Я вежливо не улыбнулся в ответ. И поспешил дальше. Футбольным болельщиком я не был и потому телетрансляцией не интересовался. Так и добрался до перевязочной.
Там меня ждало новое испытание. Хотя, если говорить по правде, испытанием это было больше для медсестры. Она отдирала пластырь с моего живота, а для меня это, признаюсь, гораздо неприятнее самой операции по удалению части печени. И потому я корчил такие рожи, что ввел Светлану в тихий ужас. Сильно побледнев, она сказала только одно слово:
— Подождите…
И стремительно убежала. А ведь я, кажется, ни разу не улыбнулся. Хотя и допускаю мысль, что непроизвольно это сделал.
Видимо, вернуться в одиночестве Светлана не решилась и привела с собой дежурного врача, мужчину немолодых лет, от которого, мягко говоря, слегка попахивало свежим спиртом. Наверное, врач перед выходом «саданул» для храбрости. Я его понял, не одобрил, но принял все это как должное. И вдвоем они принялись осматривать мои швы, что-то обсуждая шелестящим шепотом, в котором я смог уловить только их удивление.
— Сколько дней после операции прошло? — спросил врач.
Медсестра ответила.
— Такого не бывает …
При этом сам же начал сразу себе противоречить.
— Надо это сфотографировать.
Светлана вытащила из кармана трубку и затрещала камерой. Мой правый бок, кажется, стал каким-то предметом медицинского несоответствия.
— Вы слышали про препараты, которые ему дают? — спросила медсестра врача.
— Краем уха. Что-то китайское…
— Может быть — это?
— Кто его знает, — врач выпрямился. — Это выше моего понимания. Швы снять не забудь. Там все уже заросло. А с печенью что?
Он стал пальцами продавливать мою печень, определяя границы.
— А где была ампутация? В каком месте? — Врач откровенно не находил место, где мне кусок печени откромсали. — Нет, это выше моего понимания… Абсолютно…
Он резко выпрямился и сразу шагнул к двери. Еще раз напомнил Светлане:
— Швы…
И вышел.
Она же смотрела на мой правый бок.
— И что? — спросил я.
— Не могут швы так быстро зарастать. Не могут. Природа против этого, — сказала Светлана.
— Значит, могут, — постарался я быть не менее категоричным, чем дежурный врач.
— А скажите, зачем вам эти редкие препараты прописали? Да еще с таким строгим учетом… У наркосодержащих препаратов учет не столь жесткий.
— Военная тайна.
У Светланы глаза расширились от удивления и возмущения.
— Мы вас по кускам собирали, а вы… — медсестра готова была обидеться.
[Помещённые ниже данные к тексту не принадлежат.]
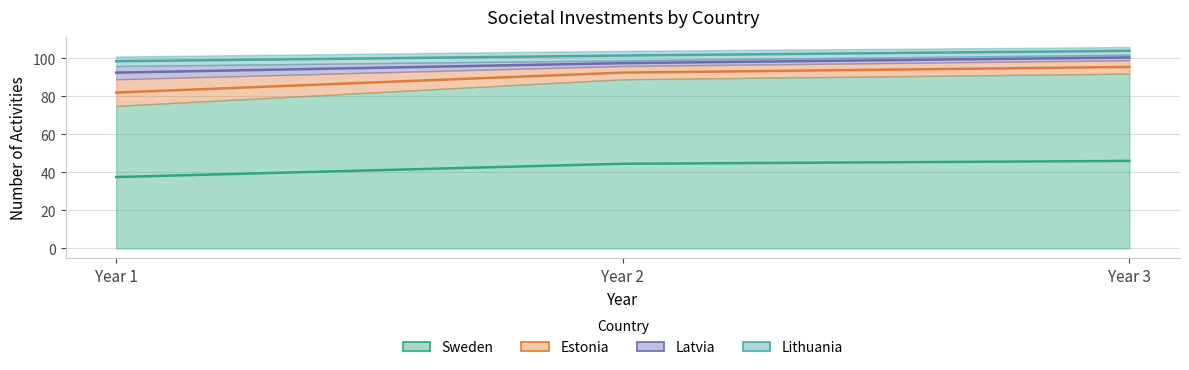

Where is Sweden nearest to the value 83?

Year 2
Но кто ей сказал, что я болтливый человек и просто обожаю на каждом углу горстями государственные и военные тайны разбрасывать!
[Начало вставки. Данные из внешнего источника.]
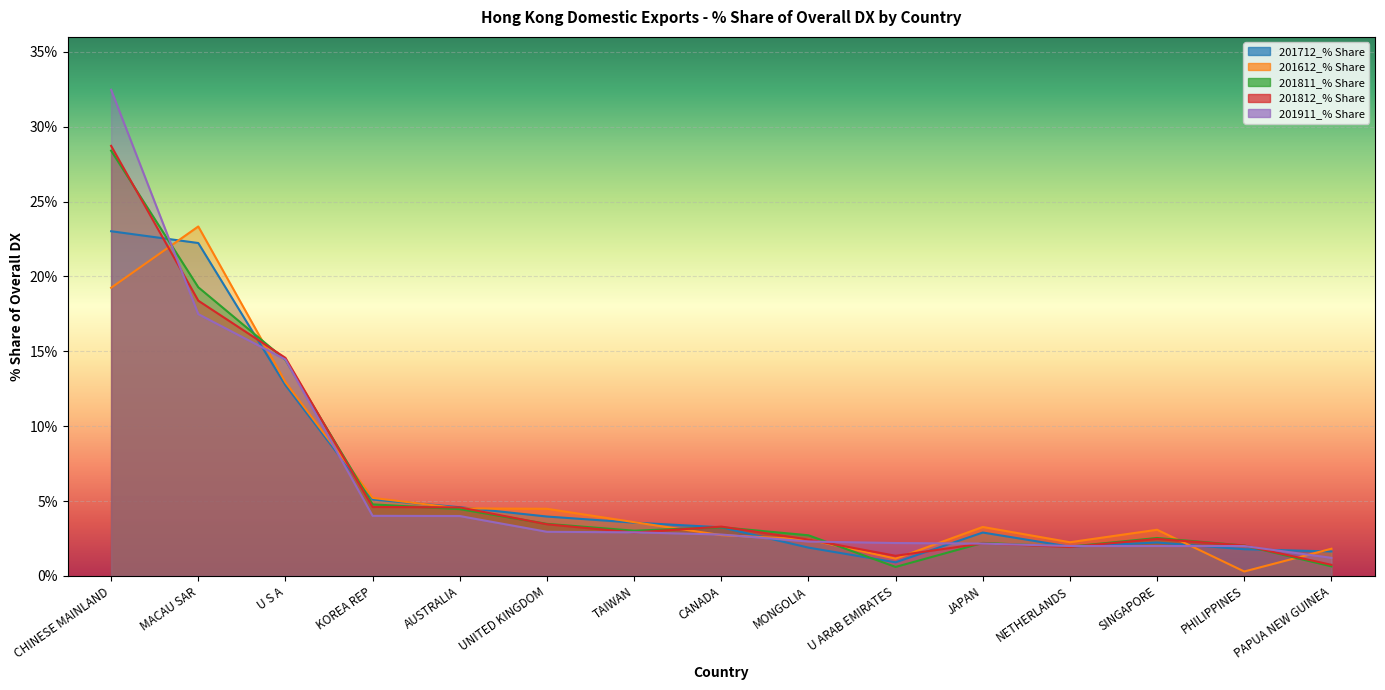

Where do 201712_% Share and 201811_% Share first cross each other?

CHINESE MAINLAND and MACAU SAR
— Это в связи с переходом на новую службу.
— Уходите из спецназа?
— Ухожу.
— Куда — тоже военная тайна?
— Не очень. В Федеральную службу охраны. Буду охранять президента. Отбор туда, сами, Светлана, должны понимать, какой. А я свою службу, можно сказать, уже начал. Препараты из Китая будут поставлять ему. А на мне их испытывали, — говорил я так серьезно, что сам в это поверил.